## 11 - Statistical Analysis of Seattle Transit Activity vs Weather

This notebook explores how weather and temporal features influence real-time public transit activity in Seattle.  
We use the **Gold-layer** table `gtfs_rt_weather_joined` to perform correlation analysis and hypothesis testing.

**Goals:**
- Explore the correlation between **temperature** and **number of vehicle updates**
- Perform statistical tests (**Pearson**, **Spearman**, **t-test**, **ANOVA**)
- Identify meaningful behavioral patterns (e.g., **weekday vs. weekend** transit activity)


In [0]:
# Import PySpark functions and Python libraries for analysis and plotting
from pyspark.sql.functions import col, hour, dayofweek, count, to_date
from pyspark.sql import functions as F
# Python libraries for statistical analysis and visualization
import pandas as pd
import seaborn as sns
import matplotlib.pyplot as plt
from scipy.stats import pearsonr, spearmanr, ttest_ind, f_oneway
from pyspark.sql.functions import to_date, count, avg, dayofweek, when
from scipy.stats import pearsonr, spearmanr

In [0]:
# Load the Gold layer table that joins real-time GTFS data with weather snapshots
GOLD_PATH = "/gold/gtfs_rt_weather_joined"
df_gold = spark.read.format("delta").load(GOLD_PATH)
df_gold.display()


### Aggregate Transit Volume

In [0]:
# Extract hour of day from each event timestamp for time-based grouping
df_gold = df_gold.withColumn("hour", hour("event_ts"))


In [0]:
# Count the number of vehicle updates per hour to identify data skewedness
df_gold.groupBy("hour").count().orderBy("count", ascending=False).show()


In [0]:
# Filter to a specific hour (3 PM) with the highest available data across different dates
df_gold = df_gold.filter(col("hour")==15)

In [0]:
# Group by event date and weekend/weekday flag
# Aggregate to get daily vehicle update count and average temperature
df_daily = df_gold \
    .withColumn("event_date", to_date("event_ts")) \
    .withColumn("day_of_week", dayofweek("event_ts")) \
    .withColumn("is_weekend", when(col("day_of_week").isin(1, 7), True).otherwise(False)) \
    .groupBy("event_date", "is_weekend") \
    .agg(
        count("*").alias("vehicle_update_count"),
        avg("temperature").alias("avg_temp")
    ) \
    .orderBy("event_date")
    
# Convert to pandas for statistical analysis
df_daily_pd = df_daily.toPandas()
df_daily_pd.head()


### Correlation Analysis – Temperature vs Vehicle Count

In [0]:
# Drop rows with nulls in key columns
df_corr = df_daily_pd.dropna(subset=["vehicle_update_count", "avg_temp"])

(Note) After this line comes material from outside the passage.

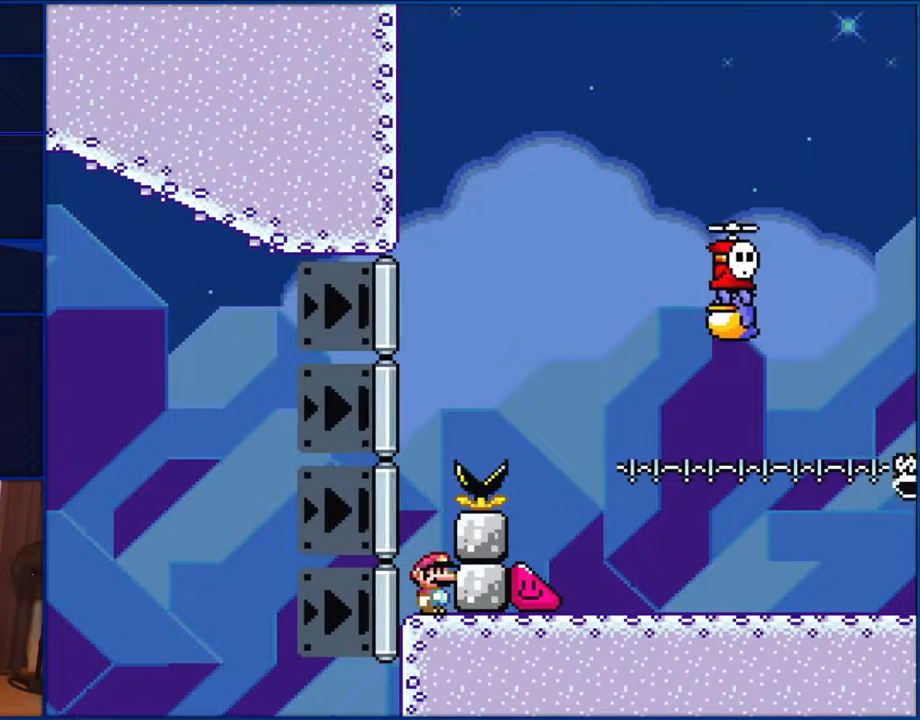
{"buttons": ["Y"], "events": []}
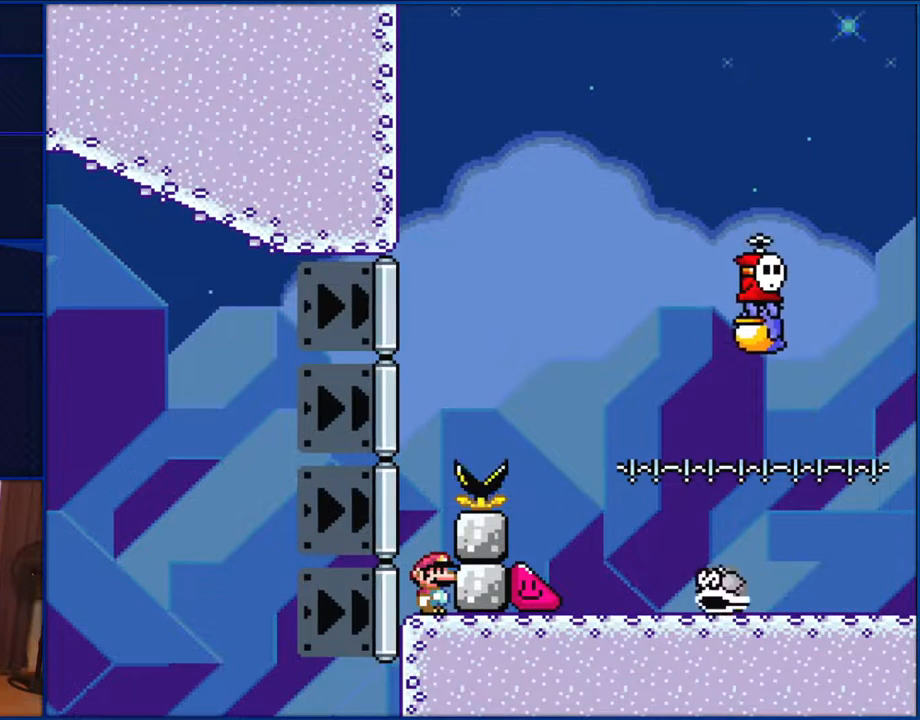
{"buttons": ["Y"], "events": []}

# Pearson correlation (linear relationship)
pearson_corr, pearson_p = pearsonr(df_corr["avg_temp"], df_corr["vehicle_update_count"])

# Spearman correlation (monotonic relationship)
spearman_corr, spearman_p = spearmanr(df_corr["avg_temp"], df_corr["vehicle_update_count"])

# Print correlation results
print(f"Pearson Correlation: {pearson_corr:.2f} (p={pearson_p:.3f})")
print(f"Spearman Correlation: {spearman_corr:.2f} (p={spearman_p:.3f})")

# Plot correlation between average temperature and transit volume
sns.regplot(data=df_corr, x="avg_temp", y="vehicle_update_count")
plt.title("Correlation: Temperature vs Vehicle Update Count")
plt.xlabel("Average Daily Temperature (°F)")
plt.ylabel("Vehicle Updates")
plt.show()


Weak positive correlation between temperature and number of vehicle updates.

p-values > 0.05 → Not statistically significant, so the correlation is likely due to chance.

### Correlation Analysis – Temperature vs Vehicle Count (Weekdays)
Here, we test whether restricting the analysis to weekdays only reveals a more significant relationship between temperature and transit volume.

In [0]:
# Filter to weekday data only
df_weekday = df_daily_pd.loc[df_daily_pd["is_weekend"] == False]

# Drop rows with nulls
df_corr = df_weekday.dropna(subset=["vehicle_update_count", "avg_temp"])

# Pearson & Spearman correlations (for weekdays only)
pearson_corr, pearson_p = pearsonr(df_corr["avg_temp"], df_corr["vehicle_update_count"])
spearman_corr, spearman_p = spearmanr(df_corr["avg_temp"], df_corr["vehicle_update_count"])

# Print results
print(f"Pearson Correlation: {pearson_corr:.2f} (p={pearson_p:.3f})")
print(f"Spearman Correlation: {spearman_corr:.2f} (p={spearman_p:.3f})")

# Plot
sns.regplot(data=df_corr, x="avg_temp", y="vehicle_update_count")
plt.title("Correlation: Temperature vs Vehicle Update Count")
plt.xlabel("Average Daily Temperature (°F)")
plt.ylabel("Vehicle Updates")
plt.show()


Although the correlation values increased slightly, the results remain statistically insignificant.

### Weekday vs Weekend – t-test

In [0]:
# Ensure weekend flag is present
if "is_weekend" not in df_daily_pd.columns:
    df_daily_pd["is_weekend"] = df_daily_pd["event_date"].apply(lambda d: pd.to_datetime(d).weekday() >= 5)

# Separate weekday and weekend samples
weekend = df_daily_pd[df_daily_pd["is_weekend"] == True]["vehicle_update_count"]
weekday = df_daily_pd[df_daily_pd["is_weekend"] == False]["vehicle_update_count"]

# Perform independent t-test
t_stat, p_val = ttest_ind(weekday, weekend, equal_var=False)

# Output statistics
print(f"Weekday Mean: {weekday.mean():.2f}")
print(f"Weekend Mean: {weekend.mean():.2f}")
print(f"t-statistic = {t_stat:.2f}, p-value = {p_val:.4f}")


This result does show a statistically significant difference between weekday and weekend traffic.
So the vehicle activity is significantly higher on weekdays than weekends.